今まで多くの人に勇気を伝えたいという思いで登ってきたが、初めて「日本のために登りたい。東北の人たちに元気を伝えたい」と思った。「必ずお魚食べに来ますよ」挨拶をして、車は再び湊小学校に向かった。

今回、どうしてもやりたかったことがある。
それが海水で重くなった泥を掻き出す作業だ。
松江でチャリティーイベントを行った時に、何度も聞いていたのがこの泥の撤去作業だった。
瓦礫と共に大量の泥が家や路地に入り込む。高齢者が多く、人手が足りないと聞いていた。

湊小学校の近くの路地の泥の作業をする。
泥は異臭がして重い。
周りには本当に人がいない。
圧倒的に人手が足りないことがわかる。

そこに一人の女性の方から声を掛けられた。
湊小学校で下着をもらった人だった。
女性はまだ家に住みたいので、一階の泥や瓦礫を撤去してほしいとのことだった。
家に向かうと一階部分は大量の泥と瓦礫で埋め尽くされていた。
家自体も傾いており、とても住める状況ではない。
でもその女性にとってはまだここが「家」なのだ。

早速、撤去作業をする。
泥の詰まったタンスや家具はさらに重い。
でも重いという言葉は決して口にはできなかった。

女性があるものを探しそうとしている。それは家族の位牌だった。
仏壇は家の奥にある。
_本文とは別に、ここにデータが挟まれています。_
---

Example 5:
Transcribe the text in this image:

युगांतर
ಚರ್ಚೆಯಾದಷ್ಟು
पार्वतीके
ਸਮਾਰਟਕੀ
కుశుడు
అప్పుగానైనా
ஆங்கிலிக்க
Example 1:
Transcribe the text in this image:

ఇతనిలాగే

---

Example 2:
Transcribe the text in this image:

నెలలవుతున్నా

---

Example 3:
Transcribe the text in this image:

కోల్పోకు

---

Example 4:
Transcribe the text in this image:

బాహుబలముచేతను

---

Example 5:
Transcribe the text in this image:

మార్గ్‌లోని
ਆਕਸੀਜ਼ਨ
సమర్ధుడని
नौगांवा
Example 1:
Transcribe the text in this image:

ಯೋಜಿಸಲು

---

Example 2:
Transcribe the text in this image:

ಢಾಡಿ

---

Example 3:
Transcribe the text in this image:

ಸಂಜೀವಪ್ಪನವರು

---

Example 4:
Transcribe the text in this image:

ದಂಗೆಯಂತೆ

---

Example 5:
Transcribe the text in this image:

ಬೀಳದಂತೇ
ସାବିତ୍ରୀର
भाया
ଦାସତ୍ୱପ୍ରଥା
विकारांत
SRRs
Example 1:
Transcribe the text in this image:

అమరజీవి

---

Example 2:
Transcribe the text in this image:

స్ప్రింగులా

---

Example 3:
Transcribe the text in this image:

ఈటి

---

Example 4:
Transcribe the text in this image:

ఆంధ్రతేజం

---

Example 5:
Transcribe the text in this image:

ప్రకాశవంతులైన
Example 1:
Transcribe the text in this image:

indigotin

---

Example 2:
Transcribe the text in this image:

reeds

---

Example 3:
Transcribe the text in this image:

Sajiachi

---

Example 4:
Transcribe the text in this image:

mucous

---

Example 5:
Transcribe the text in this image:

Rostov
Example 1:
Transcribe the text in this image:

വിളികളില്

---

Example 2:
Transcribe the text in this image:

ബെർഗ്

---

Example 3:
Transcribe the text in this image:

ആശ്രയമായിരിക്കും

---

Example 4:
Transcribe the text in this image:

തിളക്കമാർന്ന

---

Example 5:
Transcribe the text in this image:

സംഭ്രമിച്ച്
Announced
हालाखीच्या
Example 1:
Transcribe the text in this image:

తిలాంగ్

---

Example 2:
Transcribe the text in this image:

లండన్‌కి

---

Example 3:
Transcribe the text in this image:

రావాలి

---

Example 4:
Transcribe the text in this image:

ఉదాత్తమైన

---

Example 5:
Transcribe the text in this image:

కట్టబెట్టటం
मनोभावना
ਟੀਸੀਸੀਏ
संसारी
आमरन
ガラスも散らばり、奥は真っ暗だった。
昼間の作業だからとヘッドランプを持ってこなかった。
こんなに外は明るいのに、家の中は真っ黒い泥しかなく、影が落ちていた。

家の奥に突っ込んでいく。
仏壇はある程度見えていたから、その近くにあると思っていた。
泥に覆われた4つの位牌が見つかったが、女性のお父さんの位牌がないという。
家族は全員揃った方がいいに決まっている。

だが瓦礫は想像以上に重なり合って二階近くまでの高さになり、奥までたどり着くのは至難の業だった。それでも瓦礫や泥を掻き出し、ようやくできた隙間の間を這って進む。
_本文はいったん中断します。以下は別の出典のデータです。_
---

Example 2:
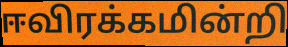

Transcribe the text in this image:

ஈவிரக்கமின்றி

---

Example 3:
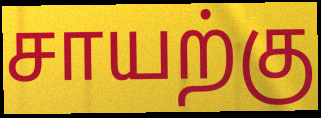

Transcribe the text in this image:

சாயற்கு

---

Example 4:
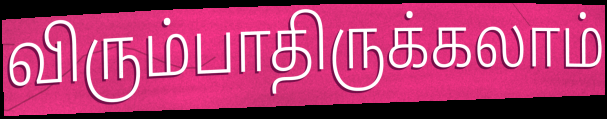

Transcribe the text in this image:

விரும்பாதிருக்கலாம்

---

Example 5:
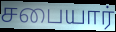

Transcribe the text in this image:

சபையார்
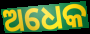
ଅଧେକ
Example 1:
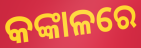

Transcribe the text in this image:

କଙ୍କାଳରେ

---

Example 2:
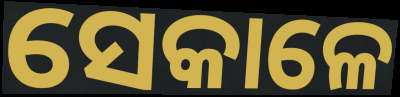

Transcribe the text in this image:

ସେକାଳେ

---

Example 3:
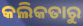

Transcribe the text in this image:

କଲିକତାରୁ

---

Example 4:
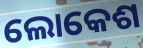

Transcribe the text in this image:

ଲୋକେଶ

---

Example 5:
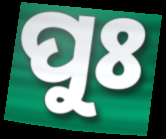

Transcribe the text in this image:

ପୁଃ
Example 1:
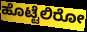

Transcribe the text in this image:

ಹೊಟ್ಟೆಲಿರೋ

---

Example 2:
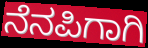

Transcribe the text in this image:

ನೆನಪಿಗಾಗಿ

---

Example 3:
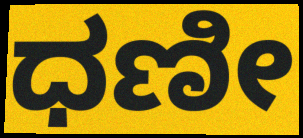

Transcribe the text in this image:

ಧಣೀ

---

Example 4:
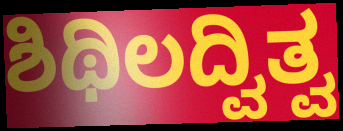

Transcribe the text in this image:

ಶಿಥಿಲದ್ವಿತ್ವ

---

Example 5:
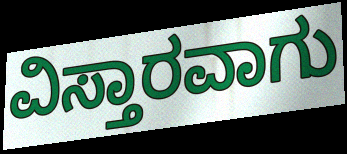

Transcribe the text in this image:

ವಿಸ್ತಾರವಾಗು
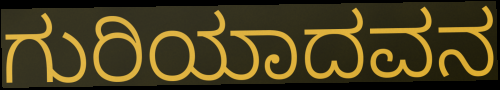
ಗುರಿಯಾದವನ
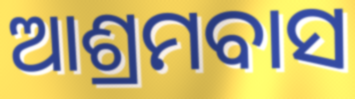
ଆଶ୍ରମବାସ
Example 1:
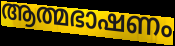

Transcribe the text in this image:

ആത്മഭാഷണം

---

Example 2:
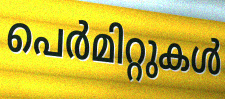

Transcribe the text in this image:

പെർമിറ്റുകൾ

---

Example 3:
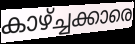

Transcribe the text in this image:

കാഴ്ച്ചക്കാരെ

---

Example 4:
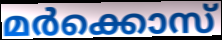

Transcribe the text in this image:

മർക്കൊസ്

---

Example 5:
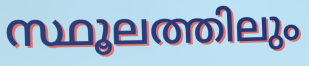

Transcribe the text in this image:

സ്ഥൂലത്തിലും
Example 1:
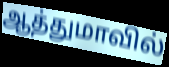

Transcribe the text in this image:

ஆத்துமாவில்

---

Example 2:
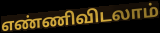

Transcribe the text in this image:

எண்ணிவிடலாம்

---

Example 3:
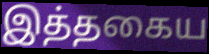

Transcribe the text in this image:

இத்தகைய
その時に、瓦礫の上から明かりを照らそうしていた山田さんが足を滑らせ、畳が僕の脇腹に刺さり、つぶされそうになる。上からの明かりは、複雑に折り重なった瓦礫できちんと光が当たらない。
何度も手を泥の中に突っ込み、何かを持って確認しては、捨てることを繰り返す。
そして、位牌らしきものを見つける。泥を払い名前を確認すると、女性のお父さんだった。
女性はそこで涙を流した。

たまっている言葉を瓦礫にぶつけるように、作業を続ける。
夕暮れになっても作業は続いた。みんな言葉を出さず、瓦礫や泥に向かう。

気が付くと、大土君が釘を踏みつける。
これ以上は危険と判断し、言葉をかけるが、皆一歩でも前に進もうとする。
声にならない叫びを感じていた。

作業を止め、避難所に慰霊を持っていく。避難所には、女性のお母さんがいた。
お母さんは「これで寝られます」と言って泣いていた。その周りには同じように全てを失った人が沢山いる。

手についた泥は冷たい。だが、水で洗おうとしなかった。冷たい泥の中でもあの家族の絆は決して埋もれることはない。僕はヒマラヤの雪よりも冷たく感じるこの泥を忘れることは一生ないだろう。
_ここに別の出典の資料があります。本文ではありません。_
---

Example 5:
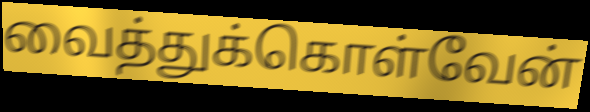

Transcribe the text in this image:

வைத்துக்கொள்வேன்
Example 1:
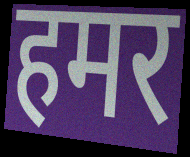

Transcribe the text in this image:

हमर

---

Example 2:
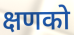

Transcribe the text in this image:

क्षणको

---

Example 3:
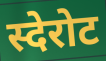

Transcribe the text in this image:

स्देरोट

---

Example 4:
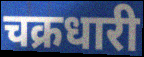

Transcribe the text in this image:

चक्रधारी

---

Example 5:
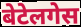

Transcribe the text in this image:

बेटेलगेस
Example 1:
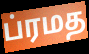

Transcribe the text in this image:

ப்ரமத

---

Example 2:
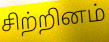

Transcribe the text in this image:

சிற்றினம்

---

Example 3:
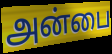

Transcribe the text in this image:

அன்பை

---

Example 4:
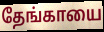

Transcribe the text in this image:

தேங்காயை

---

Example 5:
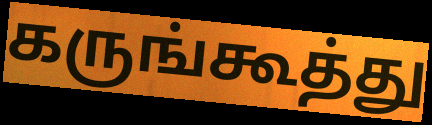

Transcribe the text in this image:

கருங்கூத்து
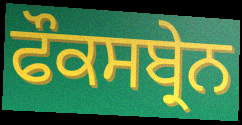
ਫੌਕਸਬ੍ਰੇਨ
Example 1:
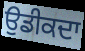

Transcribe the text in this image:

ਉਡੀਕਦਾ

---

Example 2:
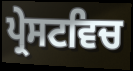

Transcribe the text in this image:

ਪ੍ਰੇਸਟਵਿਚ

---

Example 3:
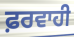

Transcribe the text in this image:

ਫ਼ਰਵਾਹੀ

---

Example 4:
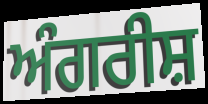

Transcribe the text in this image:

ਅੰਗਰੀਸ਼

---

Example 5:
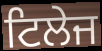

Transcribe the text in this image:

ਟਿਲੇਜ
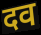
दव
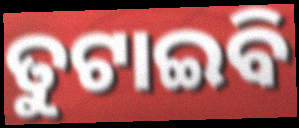
ତୁଟାଇବି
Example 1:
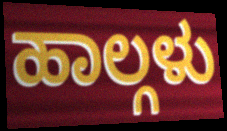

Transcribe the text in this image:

ಹಾಲ್ಗಳು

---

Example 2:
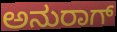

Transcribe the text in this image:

ಅನುರಾಗ್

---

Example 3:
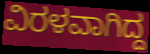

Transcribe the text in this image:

ವಿರಳವಾಗಿದ್ದ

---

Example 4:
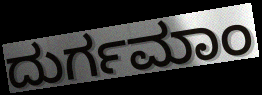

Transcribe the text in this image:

ದುರ್ಗಮಾಂ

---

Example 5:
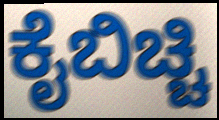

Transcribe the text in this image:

ಕೈಬಿಚ್ಚಿ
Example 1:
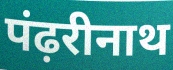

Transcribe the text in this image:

पंढ़रीनाथ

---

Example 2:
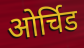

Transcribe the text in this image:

ओर्चिड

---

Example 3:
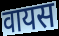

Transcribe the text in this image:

वायस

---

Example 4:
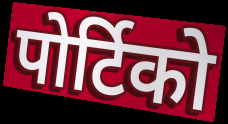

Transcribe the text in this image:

पोर्टिको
ヒマラヤの雪よりも冷たいこの泥を感じながら自分の山を登り、ここの人々が見えない大きな山を無事に乗り越えられるように心から祈った。


写真1
門脇中学校の近くの瓦礫の中から見つけ出した、家族のアルバム。この震災を乗り越えるのは家族の力。そして、人と人の絆。この震災で、東北も関東も日本の全てが繋がっていることに気付いた人は多いと思う。現地にボランティアに行けなくても、一人一人の力が「全て」と繋がっている。生きていることに感謝し、一生懸命に生き、今自分ができることをしよう。それが東北や日本、世界の力になるのだから。